- _LIST OF TASKS_
[1] In the forum thread, what is the smallest aperture at which the companion of 23 Aql could still be resolved?
[2] Can you quote the rows word for word, from the first row up to and including the line with "building: (0, 70)"?

══ EXCERPT PROVIDED ══

Putting the "Rule of Thumb" to test
Posted 03 September 2012 - 02:49 PM
What I like is the from Bruce and Fred in another thread on this forum suggested rule of thumb for the required aperture for splitting a double: Required aperture in mm = 116/(sep/delta-m) with delta-m set to 1 if less than 1 - seems quite useful to me and some testing should prove the validity of this formula.
I started with Eps Lyr as entry point near the Dawes limit:
116/(2.2/1)=~50mm. Starting with 140mm this was an easy one with x140. Reducing the aperture with a mask down to 100/90/80/70/60mm did not change very much besides a better saturation of colours. At 50mm there was no longer a clear split but still a clear elongation indicating the position of the companion. Test result positive I would say.
Now comes the interesting part - how will the RoT (rule of thumb) perform with magnitude values and deltas beyond the Dawes limit range? The next clear sky should allow the next step with a larger delta-m. Participation in this test topic is welcome.
Posted 08 September 2012 - 12:04 PM
116/3.2*3=108,75~110mm aperture according to rule of thumb.
Splitting with a 140mm refractor at x140 was easy, the image was stable and the faint companion was in the correct position. Using aperture masks I reduced to 130/120/110/100/90mm without any significant changes but the companion got fainter each step and was therefore increasingly harder to see. With 80mm things got worse and the companion needed moments of stable seeing for resolution but I still was positive so see it. With 70mm I had only short moments of recognizing the companion as faint fuzzy little spot but that could be interpreted as bad seeing without the knowledge of having it seen before. With 60mm I could not see the companion any more even with long waiting for moments of good seeing. Conclusion: Resolution of 23 Aql with 80mm refractor is possible and this is much better than the 110mm according to the mentioned rule of thumb. But Fred had already explained that this rule is for reflectors with obstruction and his calculation for refractors is 2/3 of this value - this gives a required aperture between 70 and 80mm.
Tests of the rule of thumb will be continued when further candidates of dobules with larger delta-m values pop up in the next observing sessions.
Posted 08 September 2012 - 12:36 PM
the interesting issue is that "rules" similar to the ones that fred or i use (or as calculated with chris lord's nomograph) are really a type of personal guidance, not a fixed statement about optics. (at least, that's how i think of them, along with rules about limiting magnitude, system resolution, etc., etc.) the point isn't that the rule i use is correct or incorrect in your experience, but that you discover a rule that is optimal for you.
rules are easily misapplied or misinterpreted. robert aitken compiled a double star catalog, and as part of that process wanted to incorporate the double stars listed in the catalog compiled by sherburne burnham. "too many stars!" aitken declared. so he developed an editorial rule -- a rule to edit a manuscript -- that stars with a separation and primary magnitude (m) of rho > 10^(2.8-0.2m) "could to advantage be omitted". yet many people assume (incorrectly) that aitken was claiming that stars above that limit could not be (or are not) actual double stars. in other words, they mistook an editorial procedure for an astrophysical hypothesis.

═══
══ GIVEN DATA ══

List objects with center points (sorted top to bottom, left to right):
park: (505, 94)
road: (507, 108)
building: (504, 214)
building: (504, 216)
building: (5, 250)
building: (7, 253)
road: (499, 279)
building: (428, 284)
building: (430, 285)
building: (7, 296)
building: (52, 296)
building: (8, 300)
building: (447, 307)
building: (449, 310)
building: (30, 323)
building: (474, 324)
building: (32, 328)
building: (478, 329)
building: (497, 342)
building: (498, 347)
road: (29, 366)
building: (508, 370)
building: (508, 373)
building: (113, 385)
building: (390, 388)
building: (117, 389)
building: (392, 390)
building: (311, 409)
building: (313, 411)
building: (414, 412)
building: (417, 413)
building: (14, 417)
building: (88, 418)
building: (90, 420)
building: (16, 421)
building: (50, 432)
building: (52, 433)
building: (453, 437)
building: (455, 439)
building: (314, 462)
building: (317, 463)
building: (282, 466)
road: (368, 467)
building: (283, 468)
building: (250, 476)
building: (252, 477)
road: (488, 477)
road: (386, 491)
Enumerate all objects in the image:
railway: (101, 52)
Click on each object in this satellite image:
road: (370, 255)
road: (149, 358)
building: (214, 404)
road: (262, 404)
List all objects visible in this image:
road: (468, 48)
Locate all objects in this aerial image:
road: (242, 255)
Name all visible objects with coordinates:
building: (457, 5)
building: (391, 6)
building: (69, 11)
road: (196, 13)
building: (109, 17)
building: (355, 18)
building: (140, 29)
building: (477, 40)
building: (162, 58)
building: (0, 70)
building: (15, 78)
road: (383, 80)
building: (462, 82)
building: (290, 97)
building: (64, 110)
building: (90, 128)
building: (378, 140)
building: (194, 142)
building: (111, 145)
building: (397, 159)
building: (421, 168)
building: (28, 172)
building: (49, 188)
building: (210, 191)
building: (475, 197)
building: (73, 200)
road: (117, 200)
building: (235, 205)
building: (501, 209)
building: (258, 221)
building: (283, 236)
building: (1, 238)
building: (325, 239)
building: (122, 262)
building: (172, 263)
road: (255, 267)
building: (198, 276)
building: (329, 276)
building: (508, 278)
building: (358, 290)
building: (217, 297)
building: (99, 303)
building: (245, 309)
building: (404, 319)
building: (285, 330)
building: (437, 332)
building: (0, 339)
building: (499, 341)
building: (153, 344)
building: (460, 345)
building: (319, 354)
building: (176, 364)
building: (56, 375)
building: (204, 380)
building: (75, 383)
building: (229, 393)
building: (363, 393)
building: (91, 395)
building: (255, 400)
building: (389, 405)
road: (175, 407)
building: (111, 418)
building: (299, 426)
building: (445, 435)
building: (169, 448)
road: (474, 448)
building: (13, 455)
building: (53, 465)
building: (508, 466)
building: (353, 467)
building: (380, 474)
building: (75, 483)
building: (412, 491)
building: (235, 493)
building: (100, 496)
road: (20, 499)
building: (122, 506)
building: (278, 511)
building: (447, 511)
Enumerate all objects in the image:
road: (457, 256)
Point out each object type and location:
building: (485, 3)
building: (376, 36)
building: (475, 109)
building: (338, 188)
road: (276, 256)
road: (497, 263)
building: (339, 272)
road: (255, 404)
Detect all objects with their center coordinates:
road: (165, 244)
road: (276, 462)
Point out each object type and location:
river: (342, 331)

═══

- _PER-TASK OUTPUTS_
[1] An 80mm refractor.

[2]
List objects with center points (sorted top to bottom, left to right):
park: (505, 94)
road: (507, 108)
building: (504, 214)
building: (504, 216)
building: (5, 250)
building: (7, 253)
road: (499, 279)
building: (428, 284)
building: (430, 285)
building: (7, 296)
building: (52, 296)
building: (8, 300)
building: (447, 307)
building: (449, 310)
building: (30, 323)
building: (474, 324)
building: (32, 328)
building: (478, 329)
building: (497, 342)
building: (498, 347)
road: (29, 366)
building: (508, 370)
building: (508, 373)
building: (113, 385)
building: (390, 388)
building: (117, 389)
building: (392, 390)
building: (311, 409)
building: (313, 411)
building: (414, 412)
building: (417, 413)
building: (14, 417)
building: (88, 418)
building: (90, 420)
building: (16, 421)
building: (50, 432)
building: (52, 433)
building: (453, 437)
building: (455, 439)
building: (314, 462)
building: (317, 463)
building: (282, 466)
road: (368, 467)
building: (283, 468)
building: (250, 476)
building: (252, 477)
road: (488, 477)
road: (386, 491)
Enumerate all objects in the image:
railway: (101, 52)
Click on each object in this satellite image:
road: (370, 255)
road: (149, 358)
building: (214, 404)
road: (262, 404)
List all objects visible in this image:
road: (468, 48)
Locate all objects in this aerial image:
road: (242, 255)
Name all visible objects with coordinates:
building: (457, 5)
building: (391, 6)
building: (69, 11)
road: (196, 13)
building: (109, 17)
building: (355, 18)
building: (140, 29)
building: (477, 40)
building: (162, 58)
building: (0, 70)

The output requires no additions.